Lloyds of London: Insure cyberattacks like natural disasters

Lloyds of London: Insure cyberattacks like natural disasters
© Greg Nash

Cybersecurity insurers have to become more prepared to treat global cyberattacks more like national disasters than traditional crimes, concludes a report from insurer Lloyd's of London.

In a report dated last week, the United Kingdom-based firm speculates about two hypothetical "cyber events" that could cause global damage cybersecurity insurance providers may not be prepared for. 


"In some other insurance classes insurers’ understanding of liability and risk aggregation is more developed. It is widely accepted, for example, that natural catastrophes can trigger multiple claims from multiple policyholders, dramatically increasing insurers’ claims costs," reads the report.  

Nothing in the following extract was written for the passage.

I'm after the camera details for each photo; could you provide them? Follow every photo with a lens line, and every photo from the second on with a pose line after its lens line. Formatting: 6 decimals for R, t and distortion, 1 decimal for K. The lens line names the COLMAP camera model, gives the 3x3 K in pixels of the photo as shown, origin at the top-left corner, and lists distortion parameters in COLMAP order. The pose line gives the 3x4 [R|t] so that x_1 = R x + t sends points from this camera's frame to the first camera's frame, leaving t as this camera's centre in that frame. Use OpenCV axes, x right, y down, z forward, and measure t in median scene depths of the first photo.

"Natural catastrophe insurance policies usually take this into account and reinsurance is commonly used to reduce the impact of risk aggregation."

The report tabulates the potential damage caused by two types of attacks. In one, hackers disrupt cloud service providers. In a second, hackers get their hands on a vulnerability for an operating system used by 45 percent of the global market.

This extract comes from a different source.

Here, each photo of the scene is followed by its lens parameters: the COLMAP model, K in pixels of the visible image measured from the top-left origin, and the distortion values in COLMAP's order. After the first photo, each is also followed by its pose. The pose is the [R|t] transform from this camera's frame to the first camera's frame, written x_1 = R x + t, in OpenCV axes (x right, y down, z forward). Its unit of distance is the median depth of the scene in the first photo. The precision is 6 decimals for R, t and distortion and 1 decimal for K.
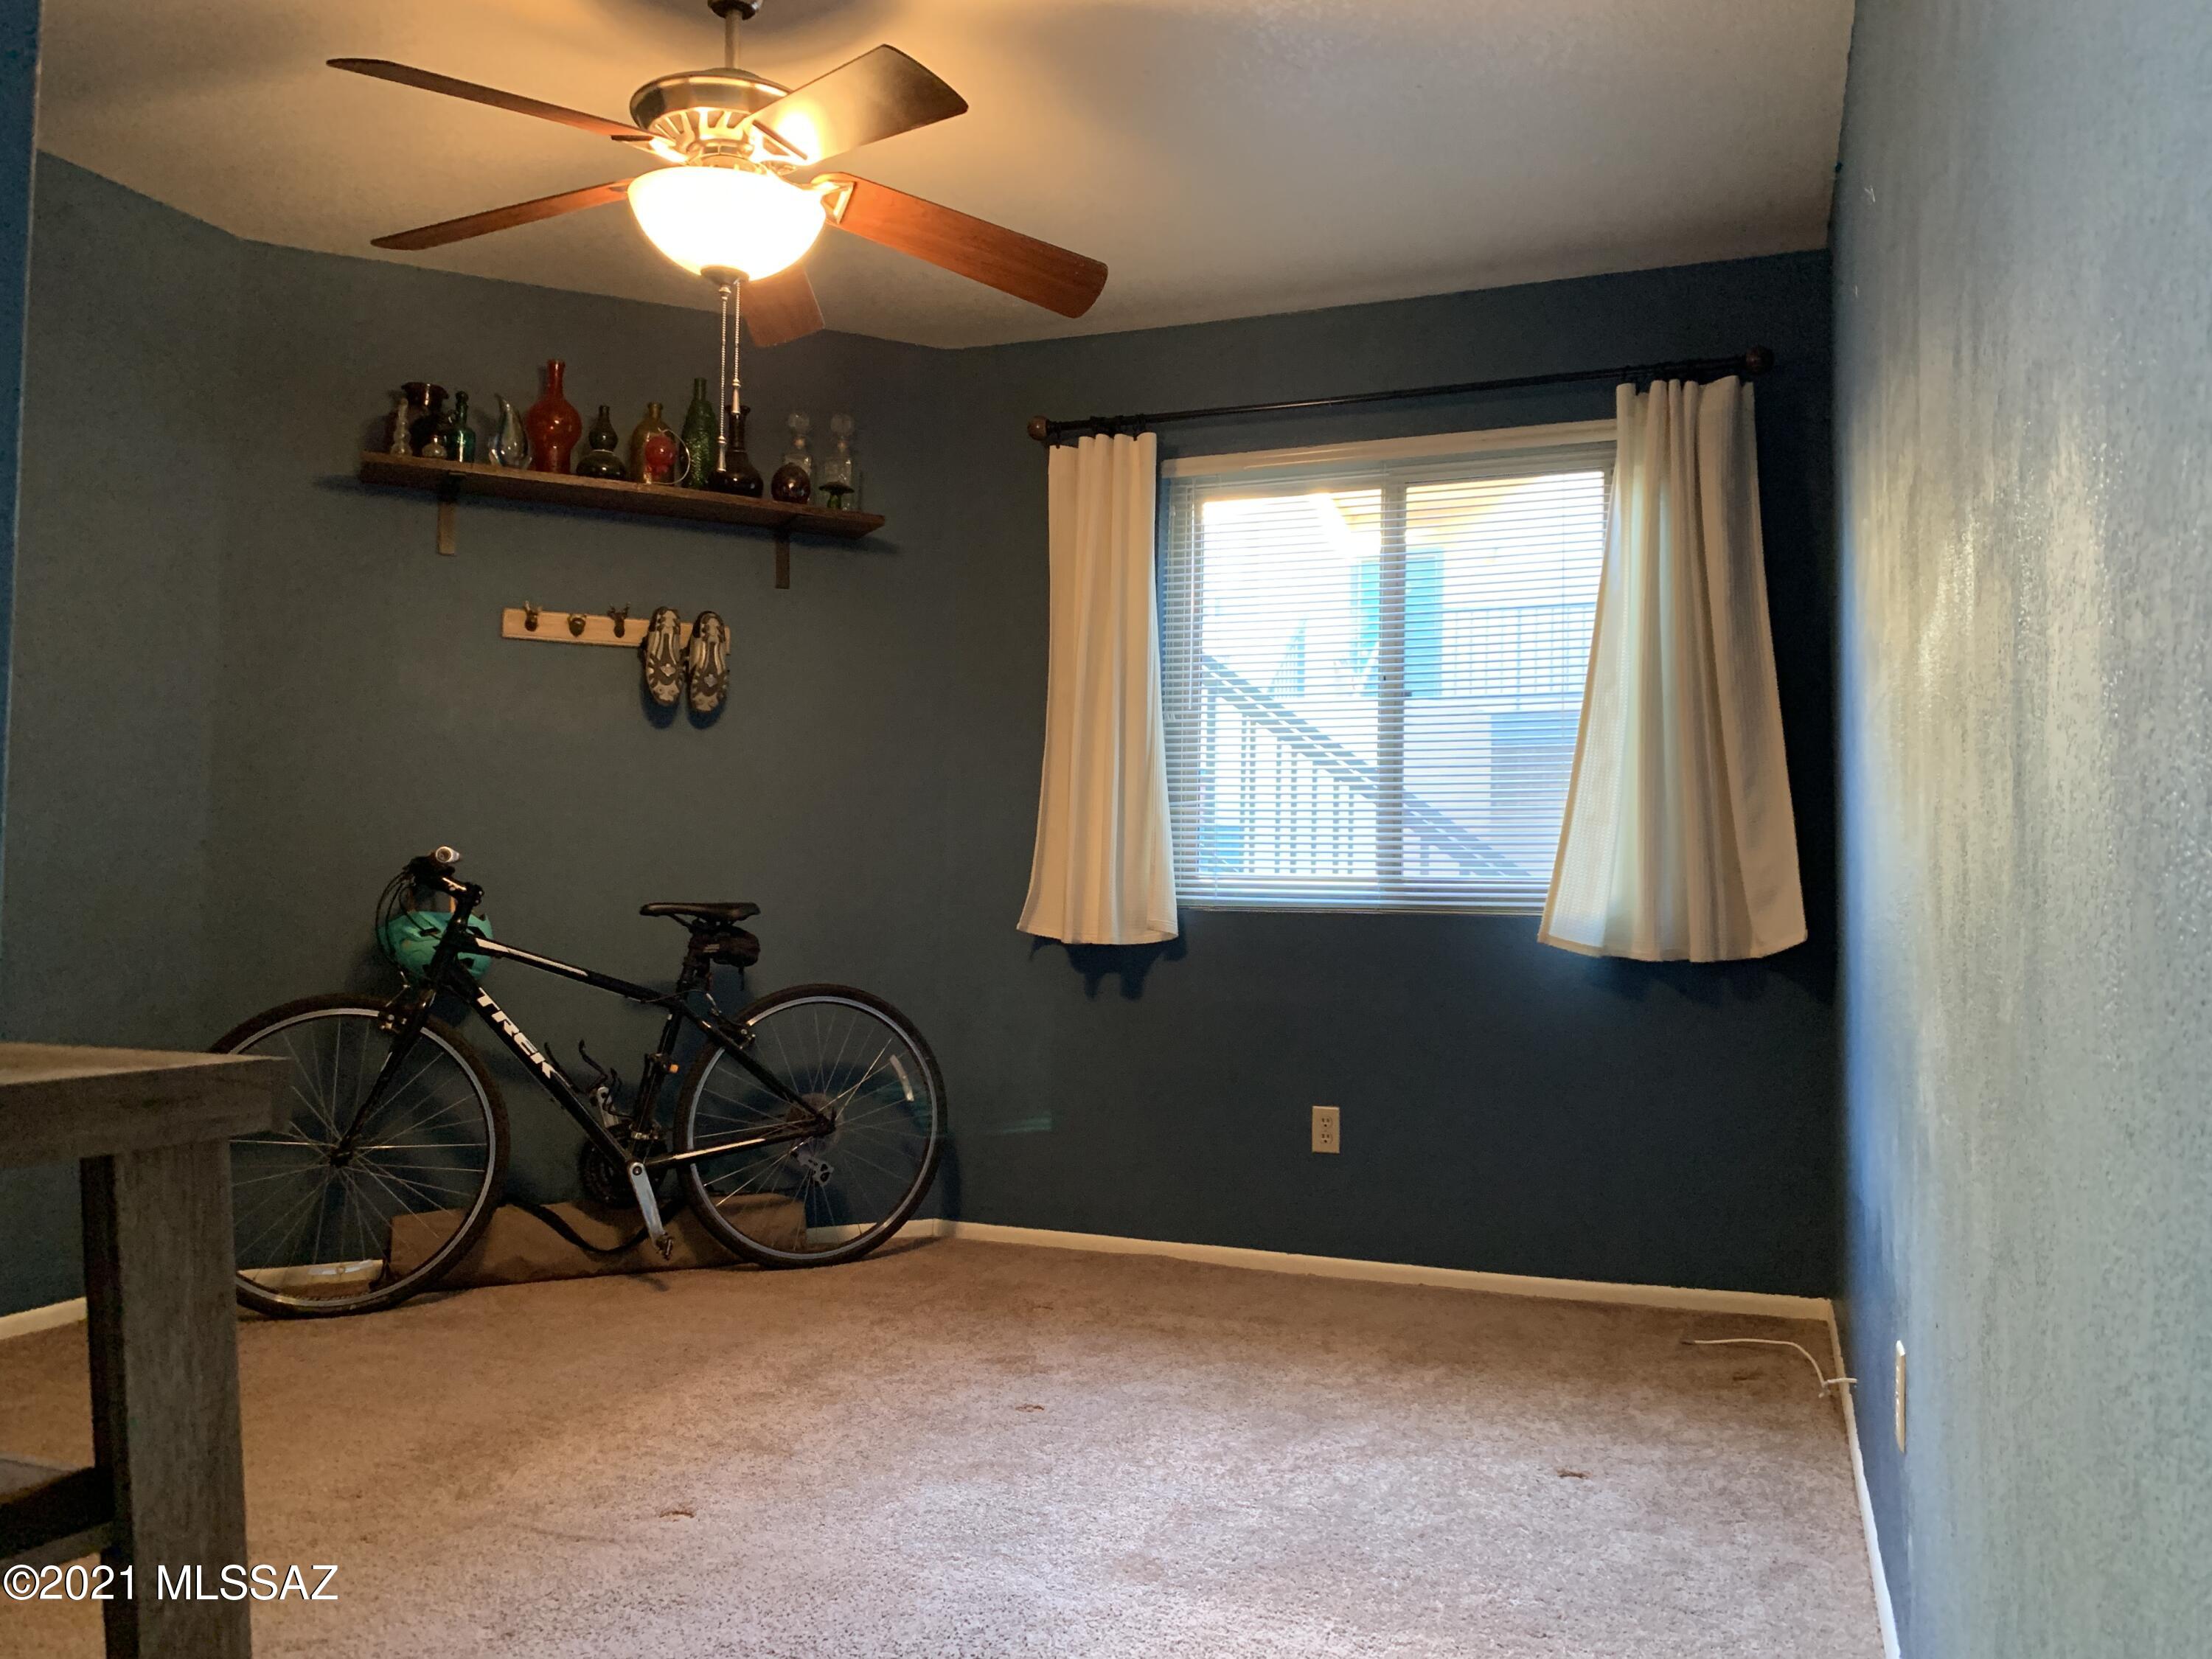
lens RADIAL K [[1697.5, 0, 1109.4], [0, 1697.5, 820.9], [0, 0, 1]] dist [0.029051, -0.041684]
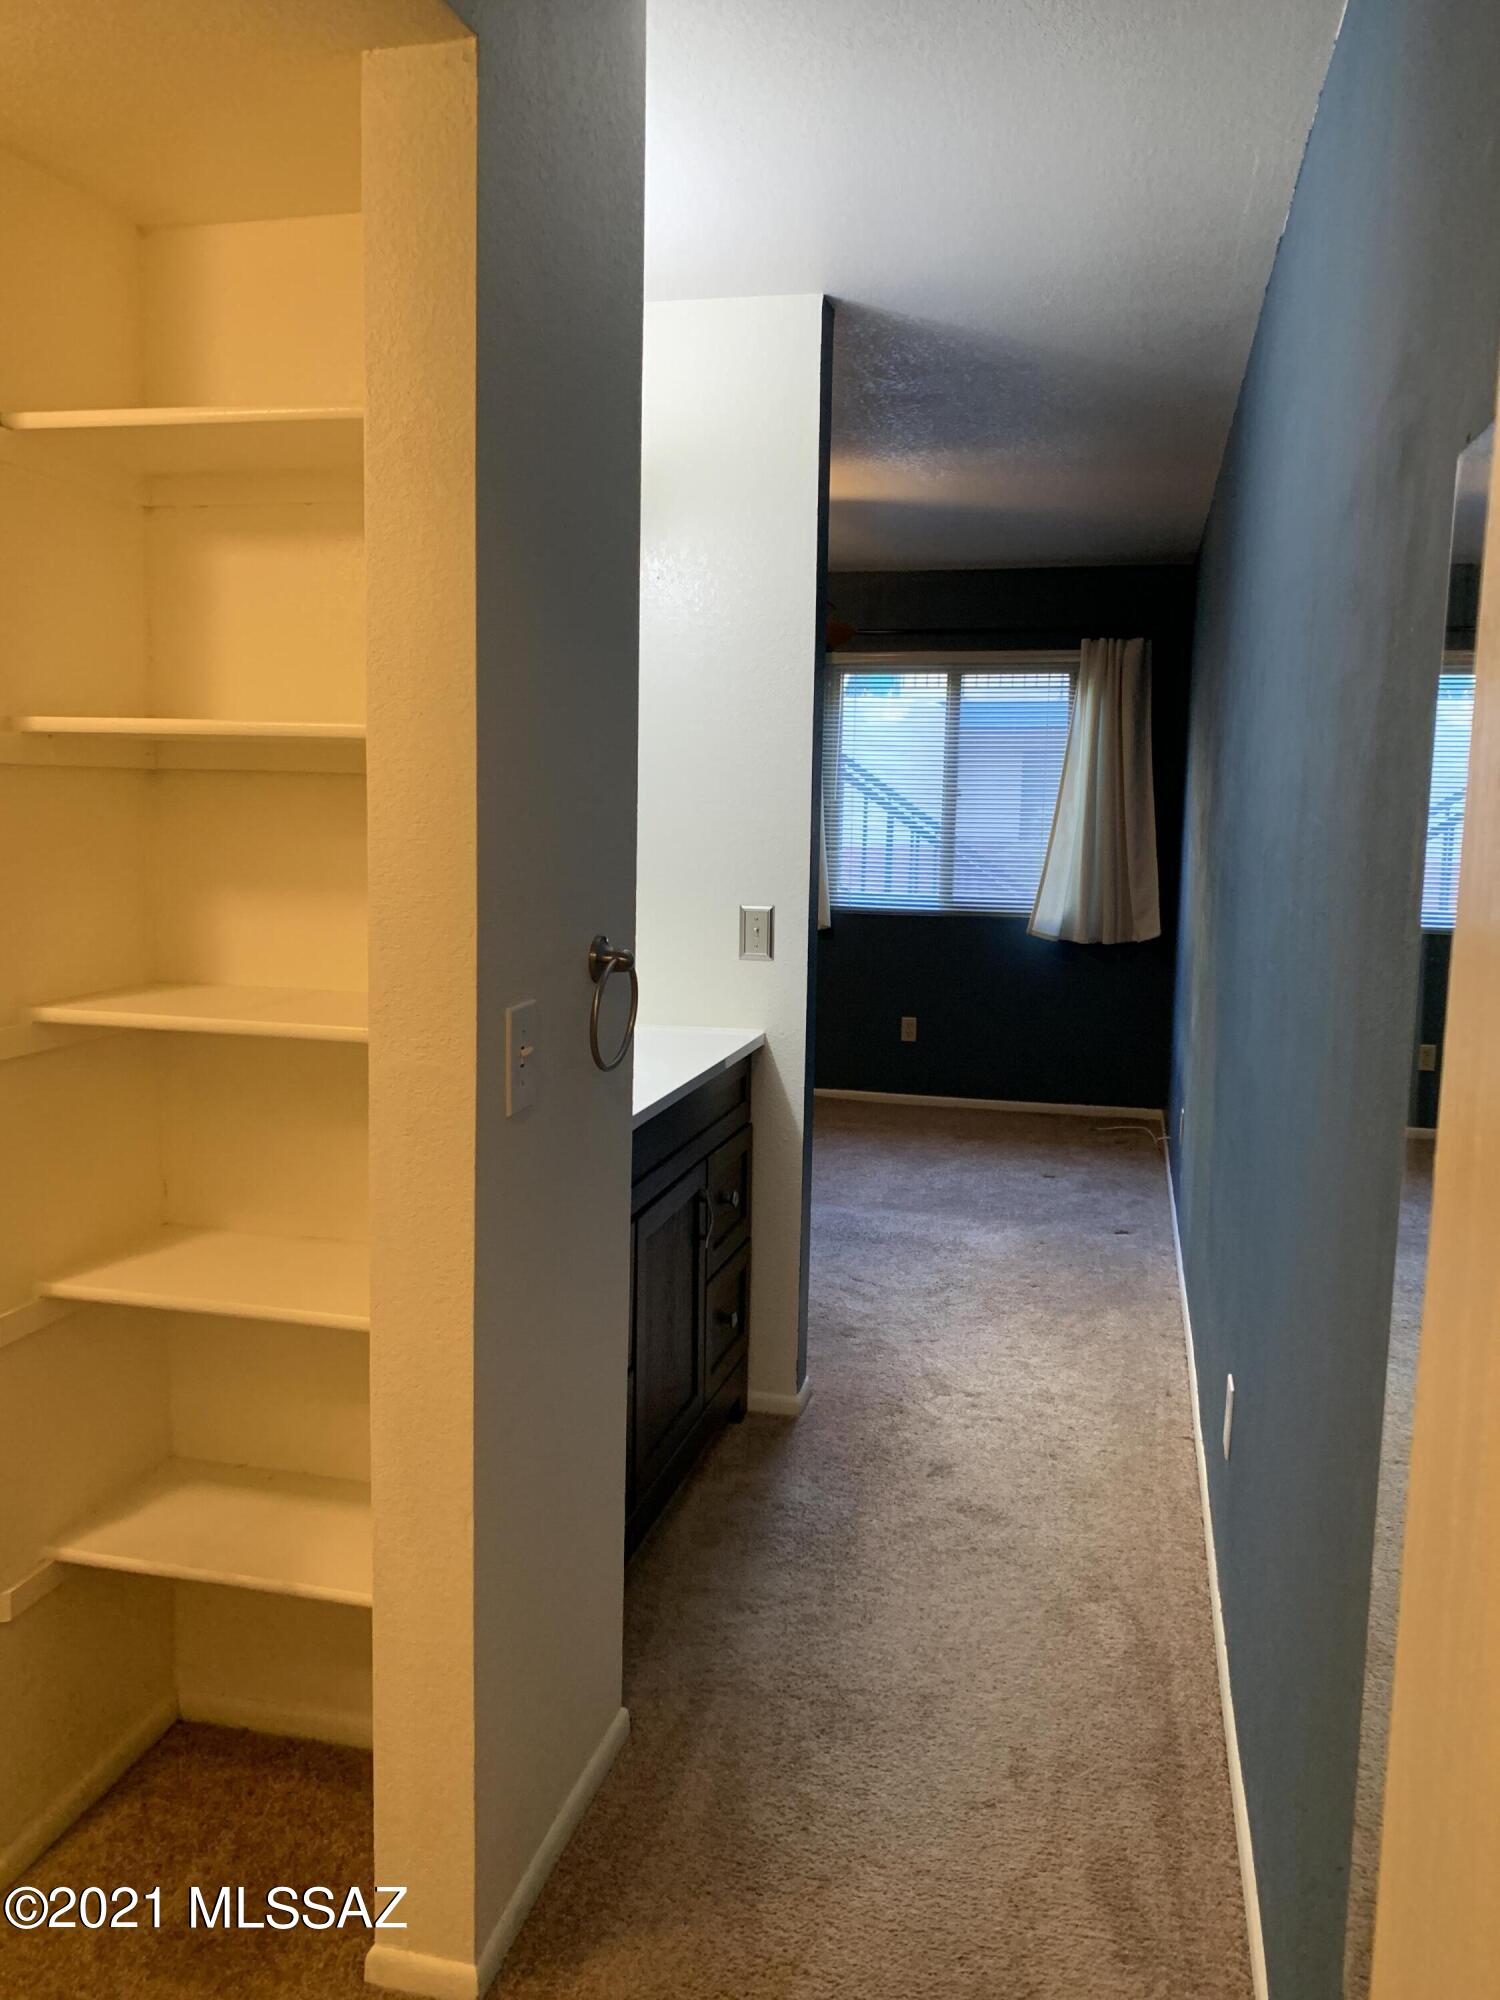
lens RADIAL K [[1534.8, 0, 741.6], [0, 1534.8, 994.7], [0, 0, 1]] dist [0.029051, -0.041684]
pose [[0.992672, -0.004287, 0.120763, -0.298788], [-0.015449, 0.986667, 0.162019, -0.145825], [-0.119847, -0.162697, 0.979370, -0.723257]]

The latter example appears to be based on what happened in May with the WannaCry ransomware, which used vulnerabilities in Windows 7 and XP, operating systems that combine for approximately 45 percent market share. 

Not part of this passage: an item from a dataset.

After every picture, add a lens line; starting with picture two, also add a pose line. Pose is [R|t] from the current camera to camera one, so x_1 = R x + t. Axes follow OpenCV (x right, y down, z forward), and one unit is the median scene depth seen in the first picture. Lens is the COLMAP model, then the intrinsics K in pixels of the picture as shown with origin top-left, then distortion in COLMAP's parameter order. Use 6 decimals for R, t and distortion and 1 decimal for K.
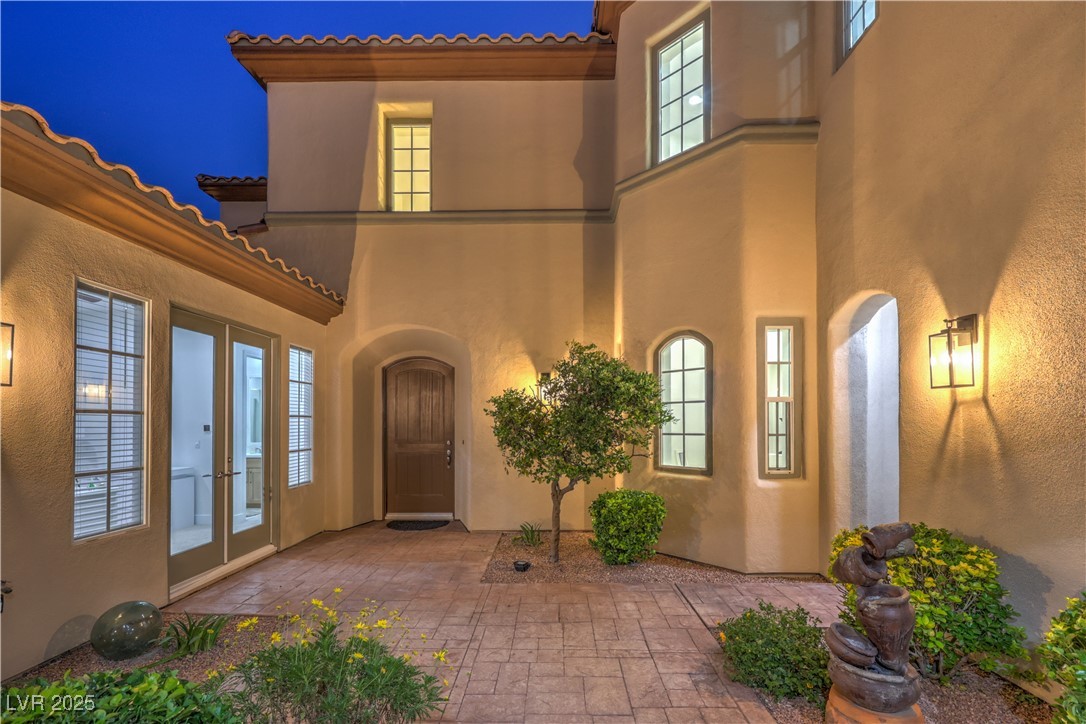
lens RADIAL K [[447.8, 0, 551.5], [0, 447.8, 417.3], [0, 0, 1]] dist [0.004347, 0.000190]
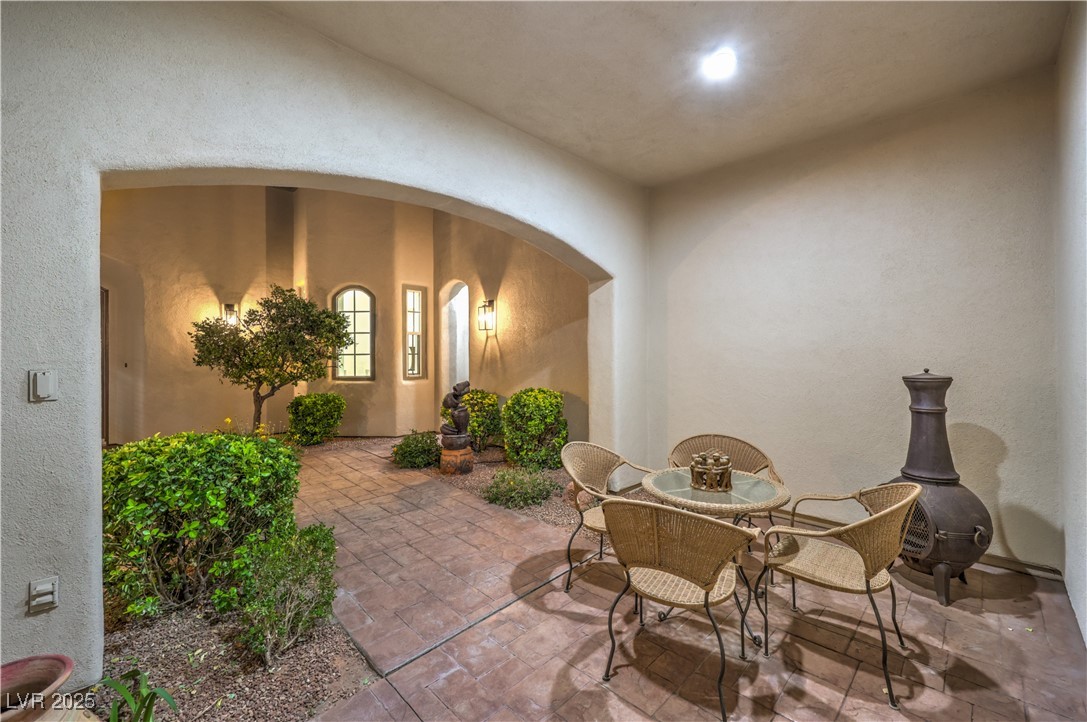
lens RADIAL K [[448.2, 0, 542.1], [0, 448.2, 357.2], [0, 0, 1]] dist [0.004347, 0.000190]
pose [[0.702882, -0.002282, 0.711302, -0.364511], [-0.004311, 0.999963, 0.007469, 0.036344], [-0.711293, -0.008316, 0.702846, -0.547844]]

Lloyd's of London approximates that average cloud service events of varying severity range from $4.6 billion in total damages for a "large" attack to $53.1 billion for an "extreme" one. In the vulnerability example, the average costs range from $9.7 billion for a large event to $28.7 billion for an extreme one. 

The report notes that attacks fluctuate dramatically around that average — in the extreme cloud event that averaged $53.1 billion in damages, attacks might do as little as $15.6 billion or as much as $121.4 billion. 

Lloyd's notes that much of the damages would not be covered by insurance. Only around 15 percent of damages would be covered in the cloud example and 7 percent in the vulnerability example.